假单胞杆菌nahG和辣椒LOX基因克隆及其转化烟草研究的开题报告.docxVIP

假单胞杆菌nahG和辣椒LOX基因克隆及其转化烟草研究的开题报告

一、研究背景及意义

单胞杆菌（Pseudomonasaeruginosa）是一种常见的细菌，它会引起各种疾病和感染。在地球上，单胞杆菌可以生活在不同的环境中，包括土壤、水，以及动植物体内。一些菌株能够分解各种有机化合物，如芳香族化合物、烷烃等。这些特性使得单胞杆菌成为一种有潜力的生物资源，可以用于清除有毒有害物质。其中，单胞杆菌nahG基因编码的酰丙氨酸酶，是其降解芳香族化合物的关键酶之一，能将邻苯二甲酸类化合物中的酰丙氨酸代谢产物重新代谢为芳香族物。此外，在植物中，LOX（Lipoxygenases）基因编码的酶也是非常重要的。在植物生长和发育过程中，LOX能够参与多种生物合成反应，其催化过程中产生的氧化分子应激物质，参与植物生长发育、抗病等环节。

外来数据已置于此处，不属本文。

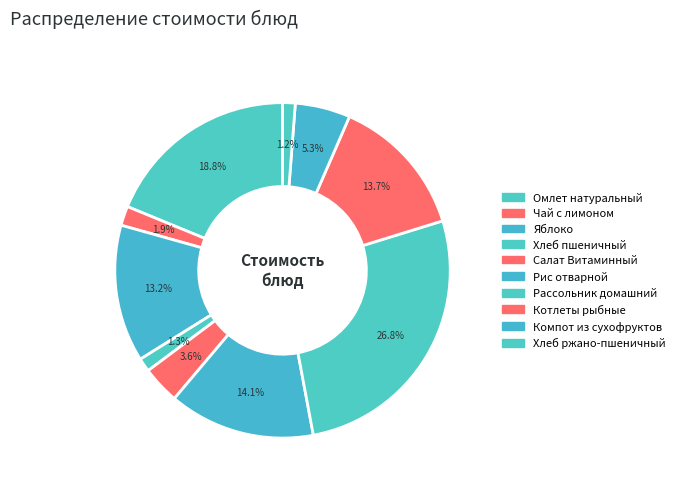

How much of the chart is everything except Салат Витаминный?

96.4%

因此，研究nahG和LOX基因可以为单胞杆菌的应用和植物生理学研究提供有益信息，同时，进行基因转化等技术研究，也有利于提高相关技术的应用水平。

二、研究内容

1．克隆nahG和LOX基因。

根据GenBank数据库上的相关序列信息，使用PCR技术克隆nahG和LOX基因。将克隆得到的nahG和LOX基因以pMD18-T载体为介质进行克隆并进行测序，验证克隆的准确性。

2．将nahG和LOX基因构建进植物表达载体。

将克隆好的nahG和LOX基因分别构建进植物表达载体pCAMBIA2300-35S，这个表达载体使得特异性启动子35S可以在转化后被植物体识别，进而使nahG和LOX基因得到表达。构建好载体后，可以将其转化入大肠杆菌BL21进行扩增，得到足够多的DNA量用于基因转化。

3．将nahG和LOX基因转化进烟草植物体内。

使用Agrobacteriumtumefaciens介导法将nahG和LOX基因转化进烟草叶片中。转化后，通过PCR、RT-PCR等技术验证nahG和LOX基因转化表达成功和质量。

三、研究预期成果

1．成功克隆nahG和LOX基因并将其构建进植物表达载体。

2．成功转化nahG和LOX基因进入烟草植物体内。

3．通过PCR、RT-PCR等技术验证nahG和LOX基因转化表达成功和质量。

四、研究意义

1．为单胞杆菌工程化利用提供基础研究资料。

2．为开发新型植物品种、解决实际生产问题提供参考依据。

3．为相关生物化学领域的研究提供新的开发思路和实验手段。